I learned it all in a Corporate Culture, a Service Industry, and a world where the dreaming spires of the Ivory Tower are just that for most people: dreams. Nowadays, I’d like to actually use all of that knowledge to excel at a new kind of job. I just hope someone gives me chance, and looks beyond that fantasy of the rumpled college professor dreaming of poems and following her red pen across campuses of rhetorical arguments to see the savvy businessperson who has pulled herself out of poverty to have a weird skill set that seems oddly targeted. I can adapt to ANY culture. I’ve done it before.

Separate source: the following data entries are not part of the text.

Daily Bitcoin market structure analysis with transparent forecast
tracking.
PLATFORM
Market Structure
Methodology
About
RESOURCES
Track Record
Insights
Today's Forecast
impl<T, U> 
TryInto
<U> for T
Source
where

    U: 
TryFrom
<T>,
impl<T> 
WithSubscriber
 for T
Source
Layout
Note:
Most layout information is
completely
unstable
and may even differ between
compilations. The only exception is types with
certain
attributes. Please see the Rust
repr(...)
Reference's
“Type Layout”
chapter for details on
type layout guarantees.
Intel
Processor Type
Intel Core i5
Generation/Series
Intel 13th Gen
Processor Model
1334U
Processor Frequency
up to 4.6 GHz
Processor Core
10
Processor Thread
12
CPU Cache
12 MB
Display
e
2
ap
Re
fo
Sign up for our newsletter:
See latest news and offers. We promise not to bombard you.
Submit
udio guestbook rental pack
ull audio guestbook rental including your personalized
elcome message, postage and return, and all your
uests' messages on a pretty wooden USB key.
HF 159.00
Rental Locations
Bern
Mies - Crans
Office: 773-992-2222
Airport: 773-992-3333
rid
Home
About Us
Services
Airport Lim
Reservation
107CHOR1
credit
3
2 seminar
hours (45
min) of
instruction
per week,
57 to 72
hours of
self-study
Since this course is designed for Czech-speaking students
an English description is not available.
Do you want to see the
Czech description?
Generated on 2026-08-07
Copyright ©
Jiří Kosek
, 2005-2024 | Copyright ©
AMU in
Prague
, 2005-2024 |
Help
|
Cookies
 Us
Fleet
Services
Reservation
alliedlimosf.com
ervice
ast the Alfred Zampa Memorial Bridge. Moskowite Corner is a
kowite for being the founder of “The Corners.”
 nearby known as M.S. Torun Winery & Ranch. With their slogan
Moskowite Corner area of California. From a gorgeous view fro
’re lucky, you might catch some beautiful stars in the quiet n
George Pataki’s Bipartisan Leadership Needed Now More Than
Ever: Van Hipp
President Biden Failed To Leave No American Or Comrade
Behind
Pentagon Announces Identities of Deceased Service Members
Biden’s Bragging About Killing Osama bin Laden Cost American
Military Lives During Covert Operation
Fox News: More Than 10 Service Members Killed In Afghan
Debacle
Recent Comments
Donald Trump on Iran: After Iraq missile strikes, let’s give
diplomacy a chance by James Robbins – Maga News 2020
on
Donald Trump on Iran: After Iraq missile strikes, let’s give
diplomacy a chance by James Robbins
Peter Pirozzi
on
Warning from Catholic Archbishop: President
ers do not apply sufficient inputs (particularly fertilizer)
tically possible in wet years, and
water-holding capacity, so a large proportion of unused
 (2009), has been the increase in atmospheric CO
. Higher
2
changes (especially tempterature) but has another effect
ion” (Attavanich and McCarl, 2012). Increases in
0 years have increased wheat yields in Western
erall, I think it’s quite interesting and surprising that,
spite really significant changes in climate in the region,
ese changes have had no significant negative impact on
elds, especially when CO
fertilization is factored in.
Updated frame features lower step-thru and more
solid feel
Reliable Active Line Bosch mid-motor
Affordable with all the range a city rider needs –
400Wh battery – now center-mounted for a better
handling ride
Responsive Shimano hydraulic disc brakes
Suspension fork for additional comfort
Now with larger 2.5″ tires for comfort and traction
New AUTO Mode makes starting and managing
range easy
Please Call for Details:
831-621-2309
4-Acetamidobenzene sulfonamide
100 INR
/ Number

I’ve worked for Corporate Culture my whole life. 

Tuesday, October 6, 2015

Facing Change. Transforming Fear.



Yesterday, my daughter & I talked about change. She has moved into a new type of schooling this year, and her dad is retiring from his 20+ year position. All of this means we are facing huge changes in the next year. Everything my 10 year old kiddos has ever known is about to be different. 
For her dad and I, this has been a blip. We have missed our family and dear friends in San Antonio, but that city has always been HOME. It's been a sweet dive into cool green water on the hottest day in the year every time we come home. It's been lying on cool, white sheets to take that needed rest after a long day, not missing out on any tasks because there's nothing you needed to do otherwise. Comfort, and rest. 
We've been even looking at buying a house in the same basic neighborhood where we lived when the twins were born. We will slide back into the routine of visiting with friends, going to hear the same acoustic musicians on the weekend, heading to the zoo or the Japanese Tea Gardens (my favorite) when we need a little Civic Appreciation time. All the things we do when we come home, we can do every weekend. 
I've missed the flavor of San Antonio-- the way people standing in a line to grab groceries feel like friends on the same path as you. Yeah, maybe if you pushed it they'd give you a funny look but there is a congeniality that I don't find the same in other places. Don't get me wrong-- almost anywhere you go in the South has a generally friendly vibe but San Antonio is the friendliest, kindest, most gentle big City I've ever seen. 
But all of this is still Change to my kiddos. They will leave behind friends (if you can leave behind anyone in this day of Skype and IM). They'll have to shop in different places, and the allure of "weekend vacation" hot spots like the Riverwalk and the Tower will fall into the common, everyday sights. Change is scary. 
Even for the grown ups-- thinking about a new routine, new things and people to learn-- can feel pretty scary. Lying awake and contemplating all the potential new faces to meet in the next year or so, the adventure of packing up our things and driving that long day back to home... it can feel a little scary. But FEAR is a four letter word. We will face that feeling and then come back to another four letter word: LOVE.